Characterization of extracellular polymers synthesized by tropical intertidal biofilm bacteria
Article first published online: 1 AUG 2006
Journal of Applied Microbiology
Volume 102, Issue 1, pages 254–264, January 2007
How to Cite
Ortega-Morales, B.O., Santiago-García, J.L., Chan-Bacab, M.J., Moppert, X., Miranda-Tello, E., Fardeau, M.L., Carrero, J.C., Bartolo-Pérez, P., Valadéz-González, A. and Guezennec, J. (2007), Characterization of extracellular polymers synthesized by tropical intertidal biofilm bacteria. Journal of Applied Microbiology, 102: 254–264. doi: 10.1111/j.1365-2672.2006.03085.x
- Issue published online: 1 AUG 2006
- Article first published online: 1 AUG 2006
- 2005/1297: received 31 October 2005, revised 23 March 2006 and accepted 30 March 2006
- Bacillus sp.;
- Microbacterium sp.;
- tropical intertidal biofilm bacteria
Aim: This study was performed to determine the potential of tropical intertidal biofilm bacteria as a source of novel exopolymers (EPS).
Methods and Results: A screening procedure was implemented to detect EPS-producing biofilm bacteria. Isolates MC3B-10 and MC6B-22, identified respectively as a Microbacterium species and Bacillus species by 16S rDNA and cellular fatty acids analyses, produced different EPS, as evidenced by colorimetric and gas chromatographic analyses. The polymer produced by isolate MC3B-10 displays significant surfactant activity, and may chelate calcium as evidenced by spectroscopic analysis.
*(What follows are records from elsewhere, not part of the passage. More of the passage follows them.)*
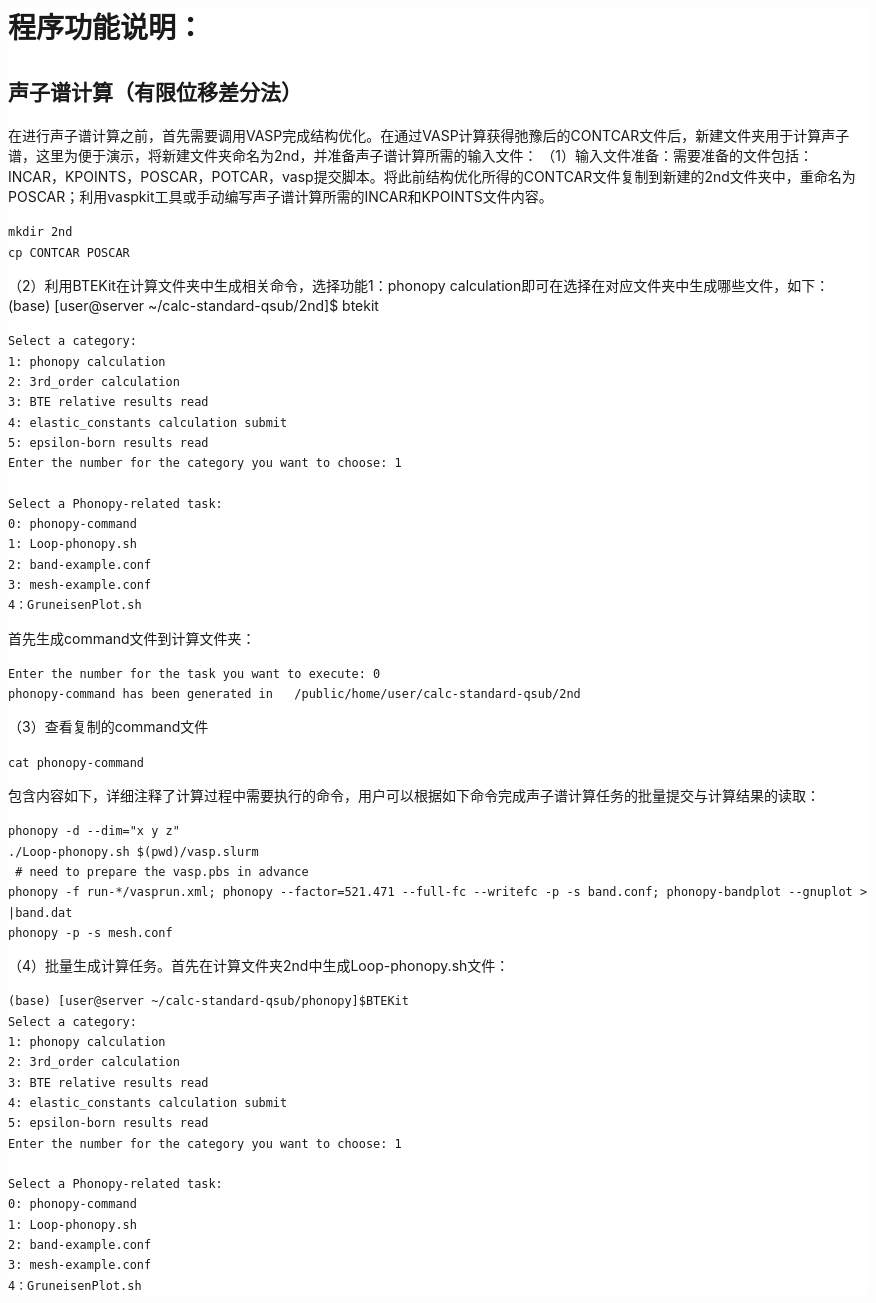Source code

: # 程序功能说明：
## 声子谱计算（有限位移差分法）
在进行声子谱计算之前，首先需要调用VASP完成结构优化。在通过VASP计算获得弛豫后的CONTCAR文件后，新建文件夹用于计算声子谱，这里为便于演示，将新建文件夹命名为2nd，并准备声子谱计算所需的输入文件：
（1）输入文件准备：需要准备的文件包括：INCAR，KPOINTS，POSCAR，POTCAR，vasp提交脚本。将此前结构优化所得的CONTCAR文件复制到新建的2nd文件夹中，重命名为POSCAR；利用vaspkit工具或手动编写声子谱计算所需的INCAR和KPOINTS文件内容。
```
mkdir 2nd
cp CONTCAR POSCAR
```
（2）利用BTEKit在计算文件夹中生成相关命令，选择功能1：phonopy calculation即可在选择在对应文件夹中生成哪些文件，如下：
(base) [user@server ~/calc-standard-qsub/2nd]$ btekit
```
Select a category:
1: phonopy calculation
2: 3rd_order calculation
3: BTE relative results read
4: elastic_constants calculation submit
5: epsilon-born results read
Enter the number for the category you want to choose: 1

Select a Phonopy-related task:
0: phonopy-command
1: Loop-phonopy.sh
2: band-example.conf
3: mesh-example.conf
4：GruneisenPlot.sh
```
首先生成command文件到计算文件夹：
```
Enter the number for the task you want to execute: 0
phonopy-command has been generated in 	/public/home/user/calc-standard-qsub/2nd
```
（3）查看复制的command文件
```
cat phonopy-command
```
包含内容如下，详细注释了计算过程中需要执行的命令，用户可以根据如下命令完成声子谱计算任务的批量提交与计算结果的读取：
```
phonopy -d --dim="x y z"
./Loop-phonopy.sh $(pwd)/vasp.slurm   
 # need to prepare the vasp.pbs in advance
phonopy -f run-*/vasprun.xml; phonopy --factor=521.471 --full-fc --writefc -p -s band.conf; phonopy-bandplot --gnuplot >|band.dat
phonopy -p -s mesh.conf
```
（4）批量生成计算任务。首先在计算文件夹2nd中生成Loop-phonopy.sh文件：
```
(base) [user@server ~/calc-standard-qsub/phonopy]$BTEKit
Select a category:
1: phonopy calculation
2: 3rd_order calculation
3: BTE relative results read
4: elastic_constants calculation submit
5: epsilon-born results read
Enter the number for the category you want to choose: 1

Select a Phonopy-related task:
0: phonopy-command
1: Loop-phonopy.sh
2: band-example.conf
3: mesh-example.conf
4：GruneisenPlot.sh
```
Conclusions: Polymer MC3B-10 appears to be a glycoprotein, while EPS MC6B-22 seems to be a true polysaccharide dominated by neutral sugars but with significant concentrations of uronic acids and hexosamines. EPS MC3B-10 possesses a higher surfactant activity than that of commercial surfactants, and given its anionic nature, may chelate cations thus proving useful in bioremediation. The chemical composition of polymer MC6B-22 suggests its potential biomedical application in tissue regeneration.
Significance and Impact of the Study: This is the first report of a Microbacterium species producing EPS with surfactant properties, which expands our knowledge of the micro-organisms capable of producing these biomolecules. Furthermore, this work shows that tropical intertidal environments are a nonpreviously recognized habitat for bioprospecting EPS-producing bacteria, and that these molecules might be involved in ecological roles protecting the cells against dessication.